Se o jovem Nahel parece não ter obtemperado intransitivamente, o polícia não o fez transitivamente: as consequências é que não foram as mesmas. Nahel morava no bairro Pablo Picasso, perto de La Défense, centro da Finança e das multinacionais, cujo Arco enceta um diálogo contemporâneo com o Arco do Triunfo. Infelizmente, este diálogo parece não ser retomado nas sociedades coevas, onde coexistimos mas não interagimos. Há cada vez uma maior cesura geográfica, social, económica. Como podem sociedades assim, sem uma forte coesão social, singrar? Há um grande mal-estar nas periferias, e não falo apenas em termos geográficos. Há já algum tempo, pensou-se que o binómio centro-periferia estaria ultrapassado, e que seria substituído pelo de rede. Afinal, parece que não é bem o caso; valham-nos os electrões livres.

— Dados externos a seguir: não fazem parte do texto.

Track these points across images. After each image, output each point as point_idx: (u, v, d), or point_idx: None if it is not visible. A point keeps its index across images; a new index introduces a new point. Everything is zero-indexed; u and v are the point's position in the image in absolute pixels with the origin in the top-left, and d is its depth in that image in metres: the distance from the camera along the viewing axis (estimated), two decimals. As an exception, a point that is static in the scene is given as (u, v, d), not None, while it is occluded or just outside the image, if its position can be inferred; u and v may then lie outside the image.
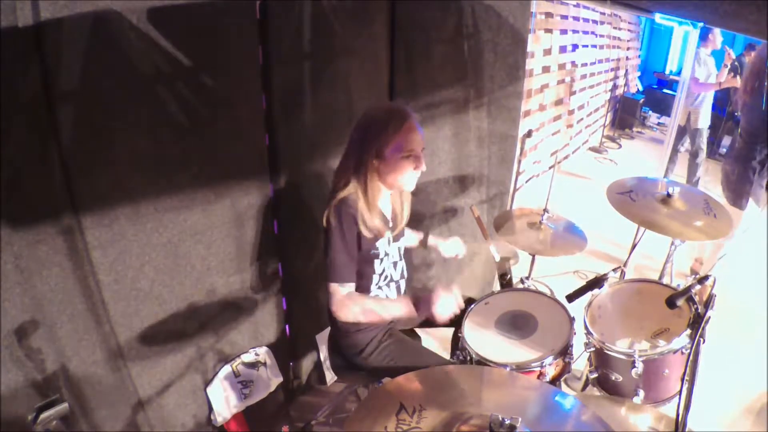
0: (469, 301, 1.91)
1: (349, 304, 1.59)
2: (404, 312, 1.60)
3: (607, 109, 7.05)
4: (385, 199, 1.74)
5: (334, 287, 1.60)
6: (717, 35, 4.56)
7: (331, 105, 2.03)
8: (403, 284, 1.89)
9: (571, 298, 1.89)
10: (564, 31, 4.92)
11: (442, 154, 2.54)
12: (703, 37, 4.57)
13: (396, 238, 1.79)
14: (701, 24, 2.37)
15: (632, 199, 2.12)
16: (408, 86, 2.29)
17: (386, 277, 1.78)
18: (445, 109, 2.45)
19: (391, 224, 1.76)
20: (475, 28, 2.40)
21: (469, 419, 1.03)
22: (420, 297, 1.58)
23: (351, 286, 1.63)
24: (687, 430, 1.26)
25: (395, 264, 1.81)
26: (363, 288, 1.73)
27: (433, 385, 1.19)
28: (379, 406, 1.13)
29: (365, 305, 1.61)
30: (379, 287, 1.79)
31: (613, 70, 6.97)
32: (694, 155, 4.91)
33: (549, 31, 4.61)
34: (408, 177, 1.62)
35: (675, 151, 4.97)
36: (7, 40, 1.17)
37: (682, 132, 4.90)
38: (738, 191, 3.20)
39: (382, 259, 1.72)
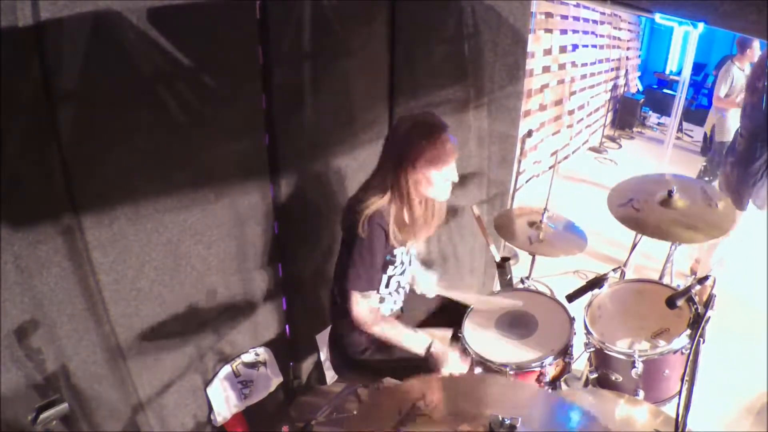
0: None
1: (372, 322, 1.63)
2: (416, 353, 1.66)
3: (607, 109, 7.04)
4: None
5: (355, 295, 1.61)
6: (756, 49, 4.11)
7: (331, 105, 2.03)
8: (407, 288, 1.90)
9: (571, 298, 1.89)
10: (564, 31, 4.92)
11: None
12: (741, 50, 4.22)
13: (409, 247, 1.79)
14: (701, 23, 2.37)
15: (635, 209, 2.10)
16: (408, 86, 2.29)
17: (396, 282, 1.79)
18: (445, 109, 2.45)
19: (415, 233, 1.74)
20: (475, 28, 2.40)
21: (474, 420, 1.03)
22: (437, 354, 1.65)
23: (372, 294, 1.65)
24: (687, 430, 1.26)
25: (404, 271, 1.82)
26: None
27: (460, 393, 1.21)
28: (402, 393, 1.15)
29: (385, 331, 1.65)
30: (390, 293, 1.80)
31: (613, 70, 6.96)
32: (715, 164, 4.57)
33: (549, 31, 4.61)
34: (441, 189, 1.62)
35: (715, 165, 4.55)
36: (7, 40, 1.17)
37: (708, 142, 4.53)
38: (738, 192, 3.20)
39: (396, 266, 1.73)
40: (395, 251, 1.68)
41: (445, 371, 1.62)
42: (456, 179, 1.62)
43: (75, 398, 1.53)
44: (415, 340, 1.67)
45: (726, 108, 4.36)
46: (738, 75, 4.27)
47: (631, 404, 1.53)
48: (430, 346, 1.66)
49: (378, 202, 1.58)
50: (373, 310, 1.66)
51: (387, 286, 1.77)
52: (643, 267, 3.57)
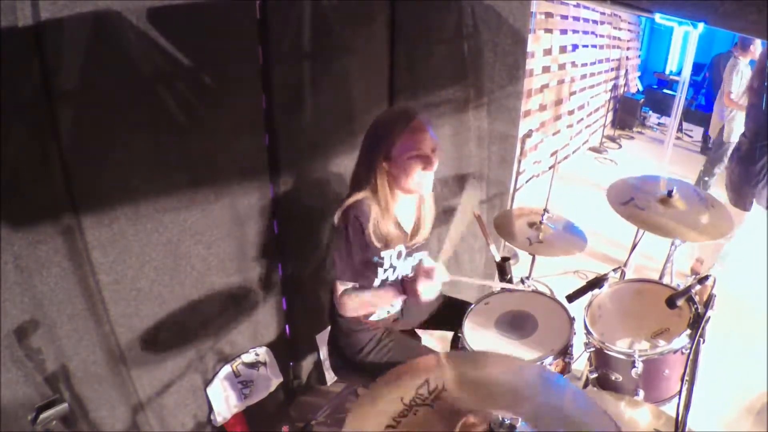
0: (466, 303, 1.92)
1: (347, 301, 1.62)
2: (394, 297, 1.61)
3: (607, 109, 7.05)
4: (405, 207, 1.71)
5: (337, 284, 1.63)
6: (758, 45, 4.12)
7: (331, 105, 2.03)
8: None
9: (571, 298, 1.89)
10: (564, 31, 4.93)
11: (442, 154, 2.54)
12: (744, 47, 4.22)
13: (410, 253, 1.74)
14: (701, 23, 2.37)
15: (639, 207, 2.10)
16: (408, 86, 2.29)
17: None
18: (445, 109, 2.45)
19: (409, 234, 1.72)
20: (475, 28, 2.40)
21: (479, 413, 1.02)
22: (405, 282, 1.59)
23: (351, 285, 1.64)
24: (687, 429, 1.26)
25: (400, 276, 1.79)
26: None
27: (467, 370, 1.18)
28: (408, 374, 1.13)
29: (360, 298, 1.63)
30: None
31: (613, 70, 6.97)
32: (713, 163, 4.60)
33: (549, 31, 4.61)
34: (418, 178, 1.57)
35: (711, 174, 4.60)
36: (7, 40, 1.17)
37: (710, 144, 4.51)
38: (740, 192, 3.20)
39: (386, 270, 1.69)
40: (383, 253, 1.64)
41: (425, 297, 1.51)
42: (435, 167, 1.59)
43: (75, 398, 1.53)
44: (385, 294, 1.63)
45: (736, 108, 4.28)
46: (746, 71, 4.23)
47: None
48: (402, 287, 1.59)
49: (357, 196, 1.58)
50: (348, 295, 1.62)
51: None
52: (643, 267, 3.57)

Algo que me tem surpreendido na cobertura mediática do que se passa em França é ver quase sempre o mesmo sindicato de polícia com elementos próximos da extrema-direita a intervir nas diferentes televisões, que utiliza comunicados incendiários como o facto de os polícias estarem «em combate» contra as «pragas» pois estão «em guerra», pedindo que se «imponha» a calma a essa «horda selvagem». Também me surpreende o facto de quase não ter visto jovens dos ditos «bairros difíceis» a intervir nos meios de comunicação social. Aquando das revoltas urbanas em 2005 criou-se o Bondy Blog, meio de comunicação em linha, para dar a palavra aos habitantes dos «bairros populares», e, quase vinte anos depois, a sua missão é ainda mais necessária pois como poderemos ousar a empatia sem conhecer o quotidiano de quem quase só nos é dado a entrever pelas más razões? Isto é ainda mais importante quando os jornalistas de Le Journal du Dimanche estão em greve - o jornal já não sai há dois fins-de-semana - desde que se soube que o seu novo proprietário quer impor como director, Geoffroy Lejeune, alguém conhecido pelas suas posições de extrema-direita.
Há que ter um debate nacional sobre a desigualdade de oportunidades e de como isso corrói uma sociedade. É bom, mas também sintomático, que, em França, as pessoas se possam candidatar sem divulgar o seu nome ou a sua imagem para não serem vítimas de discriminação no acesso ao emprego. Só numa fase posterior da selecção é que se saberá quem é o real candidato.
Além disso, o Conselho da Europa já alertou as autoridades francesas para a necessidade de combater e prevenir a utilização de perfis étnicos, que se declina, por exemplo, nos controlos de identidade discriminatórios em que é vinte vezes mais provável que quem pareça árabe, magrebino ou negro, seja controlado comparativamente à população geral nas mesmas circunstâncias.
Nada justifica a violência e esta deve cessar. O que se resolve com um ataque contra o domicílio de um presidente de câmara, com vandalismo, com a despropositada morte de um bombeiro? Ouçamos a avó de Nahel no seu apelo para que se instale a calma: «são as mães que apanham os autocarros, são as mães que andam na rua». Protegendo as mães, protegemos a nossa República.
O rapper Rohff lembra que estas não são apenas as nossas crianças mas também as da República, e acrescento que a República não as pode enjeitar.